Segment Open
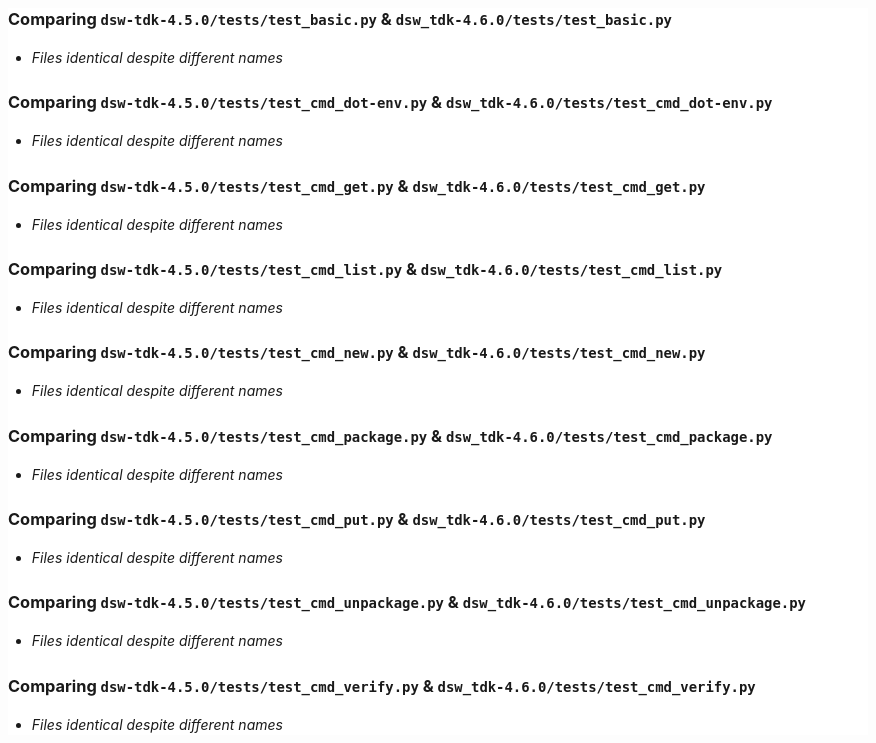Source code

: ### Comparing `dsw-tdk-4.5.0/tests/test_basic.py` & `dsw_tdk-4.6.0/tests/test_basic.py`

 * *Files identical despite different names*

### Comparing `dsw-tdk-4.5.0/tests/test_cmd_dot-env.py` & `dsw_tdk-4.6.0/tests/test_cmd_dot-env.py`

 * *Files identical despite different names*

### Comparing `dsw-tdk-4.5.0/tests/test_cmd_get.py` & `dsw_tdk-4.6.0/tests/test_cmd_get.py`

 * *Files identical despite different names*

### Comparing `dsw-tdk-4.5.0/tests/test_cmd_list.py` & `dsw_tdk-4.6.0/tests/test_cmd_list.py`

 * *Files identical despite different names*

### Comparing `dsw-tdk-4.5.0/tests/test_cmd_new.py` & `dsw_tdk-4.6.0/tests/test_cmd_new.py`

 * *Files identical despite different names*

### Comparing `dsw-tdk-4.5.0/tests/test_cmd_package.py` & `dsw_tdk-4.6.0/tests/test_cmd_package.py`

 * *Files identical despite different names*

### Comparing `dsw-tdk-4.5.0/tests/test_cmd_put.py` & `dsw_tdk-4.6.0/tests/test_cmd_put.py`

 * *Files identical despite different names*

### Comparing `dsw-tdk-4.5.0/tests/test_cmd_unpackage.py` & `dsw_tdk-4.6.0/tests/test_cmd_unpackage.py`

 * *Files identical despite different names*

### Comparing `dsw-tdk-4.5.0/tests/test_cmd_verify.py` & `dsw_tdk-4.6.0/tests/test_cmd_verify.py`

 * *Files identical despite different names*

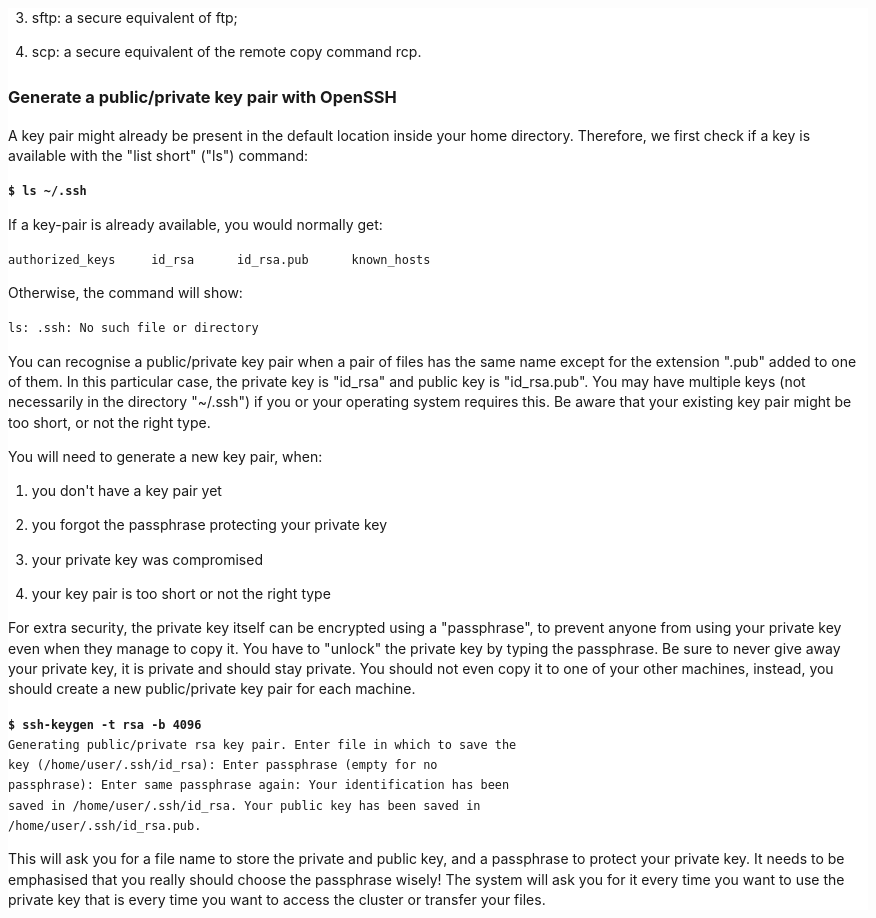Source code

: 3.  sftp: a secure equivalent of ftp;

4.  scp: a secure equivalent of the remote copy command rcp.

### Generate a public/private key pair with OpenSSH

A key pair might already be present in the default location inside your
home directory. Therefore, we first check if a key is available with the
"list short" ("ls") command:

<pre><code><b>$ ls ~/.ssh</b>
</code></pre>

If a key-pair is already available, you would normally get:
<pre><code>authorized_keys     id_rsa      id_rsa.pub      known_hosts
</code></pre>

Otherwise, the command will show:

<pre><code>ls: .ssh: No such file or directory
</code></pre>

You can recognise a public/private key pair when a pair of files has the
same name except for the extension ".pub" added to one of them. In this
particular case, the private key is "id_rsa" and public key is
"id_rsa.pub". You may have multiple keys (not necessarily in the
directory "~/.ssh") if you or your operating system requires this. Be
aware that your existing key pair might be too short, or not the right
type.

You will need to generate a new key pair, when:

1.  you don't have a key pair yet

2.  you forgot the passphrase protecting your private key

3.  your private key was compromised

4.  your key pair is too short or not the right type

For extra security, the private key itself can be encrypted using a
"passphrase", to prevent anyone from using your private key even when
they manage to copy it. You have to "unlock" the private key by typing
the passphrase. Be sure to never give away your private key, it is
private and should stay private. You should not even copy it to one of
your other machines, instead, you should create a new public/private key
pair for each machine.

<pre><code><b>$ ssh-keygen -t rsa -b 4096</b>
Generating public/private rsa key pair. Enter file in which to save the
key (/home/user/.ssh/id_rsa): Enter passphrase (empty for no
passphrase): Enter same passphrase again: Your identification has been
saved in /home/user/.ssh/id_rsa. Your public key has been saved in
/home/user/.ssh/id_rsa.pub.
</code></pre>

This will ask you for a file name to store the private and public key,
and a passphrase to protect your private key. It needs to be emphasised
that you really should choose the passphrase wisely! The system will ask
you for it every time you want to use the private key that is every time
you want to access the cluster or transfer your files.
Segment Closed
Segment Open
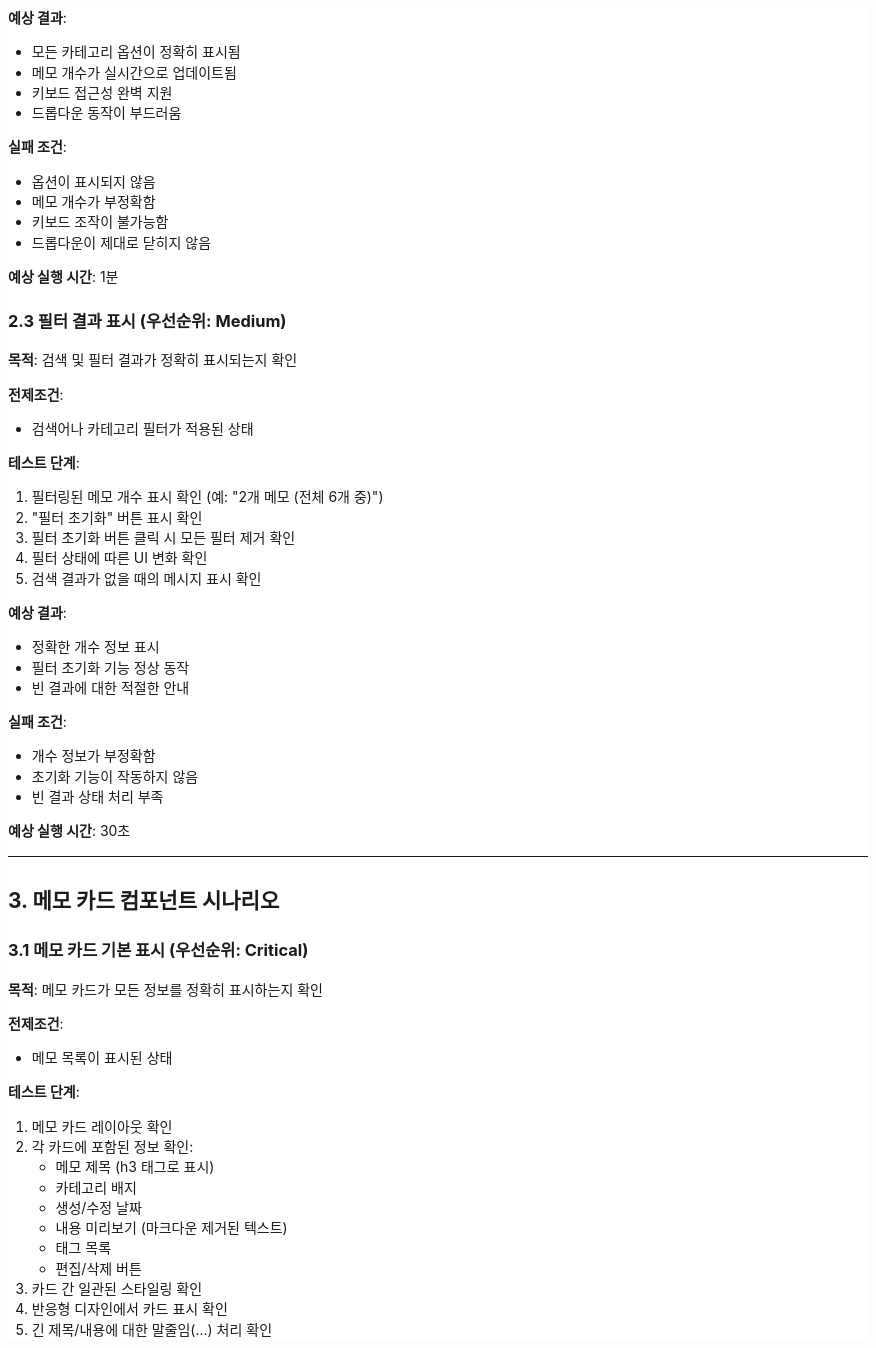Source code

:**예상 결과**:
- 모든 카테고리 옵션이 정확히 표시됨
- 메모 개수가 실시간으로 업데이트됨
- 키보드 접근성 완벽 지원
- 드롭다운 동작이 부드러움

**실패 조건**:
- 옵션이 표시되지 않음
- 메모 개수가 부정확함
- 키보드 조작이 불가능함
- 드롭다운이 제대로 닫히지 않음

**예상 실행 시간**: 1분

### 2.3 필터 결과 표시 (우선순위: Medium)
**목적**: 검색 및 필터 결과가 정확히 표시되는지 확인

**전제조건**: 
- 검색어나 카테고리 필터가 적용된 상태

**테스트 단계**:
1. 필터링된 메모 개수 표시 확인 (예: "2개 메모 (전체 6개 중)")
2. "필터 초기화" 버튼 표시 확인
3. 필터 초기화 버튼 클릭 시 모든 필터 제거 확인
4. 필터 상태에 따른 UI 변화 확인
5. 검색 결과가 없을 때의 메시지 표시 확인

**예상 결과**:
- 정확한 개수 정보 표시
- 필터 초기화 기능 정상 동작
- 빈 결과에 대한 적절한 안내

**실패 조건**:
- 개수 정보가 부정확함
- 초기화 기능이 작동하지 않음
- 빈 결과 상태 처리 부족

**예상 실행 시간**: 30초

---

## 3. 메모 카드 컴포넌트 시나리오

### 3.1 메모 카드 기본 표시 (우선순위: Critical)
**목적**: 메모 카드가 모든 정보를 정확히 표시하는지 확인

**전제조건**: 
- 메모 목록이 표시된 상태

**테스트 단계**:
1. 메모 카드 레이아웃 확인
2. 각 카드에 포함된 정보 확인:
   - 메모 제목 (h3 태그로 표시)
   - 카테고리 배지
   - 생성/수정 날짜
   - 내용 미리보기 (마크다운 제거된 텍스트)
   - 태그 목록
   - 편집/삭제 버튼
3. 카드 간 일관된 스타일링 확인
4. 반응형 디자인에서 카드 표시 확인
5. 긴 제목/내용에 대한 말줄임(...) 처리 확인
Segment Closed
*What needs to be done*
Return each line of the listing that holds the word "tests".

*Solved exercise*
: ### Comparing `dsw-tdk-4.5.0/tests/test_basic.py` & `dsw_tdk-4.6.0/tests/test_basic.py`
### Comparing `dsw-tdk-4.5.0/tests/test_cmd_dot-env.py` & `dsw_tdk-4.6.0/tests/test_cmd_dot-env.py`
### Comparing `dsw-tdk-4.5.0/tests/test_cmd_get.py` & `dsw_tdk-4.6.0/tests/test_cmd_get.py`
### Comparing `dsw-tdk-4.5.0/tests/test_cmd_list.py` & `dsw_tdk-4.6.0/tests/test_cmd_list.py`
### Comparing `dsw-tdk-4.5.0/tests/test_cmd_new.py` & `dsw_tdk-4.6.0/tests/test_cmd_new.py`
### Comparing `dsw-tdk-4.5.0/tests/test_cmd_package.py` & `dsw_tdk-4.6.0/tests/test_cmd_package.py`
### Comparing `dsw-tdk-4.5.0/tests/test_cmd_put.py` & `dsw_tdk-4.6.0/tests/test_cmd_put.py`
### Comparing `dsw-tdk-4.5.0/tests/test_cmd_unpackage.py` & `dsw_tdk-4.6.0/tests/test_cmd_unpackage.py`
### Comparing `dsw-tdk-4.5.0/tests/test_cmd_verify.py` & `dsw_tdk-4.6.0/tests/test_cmd_verify.py`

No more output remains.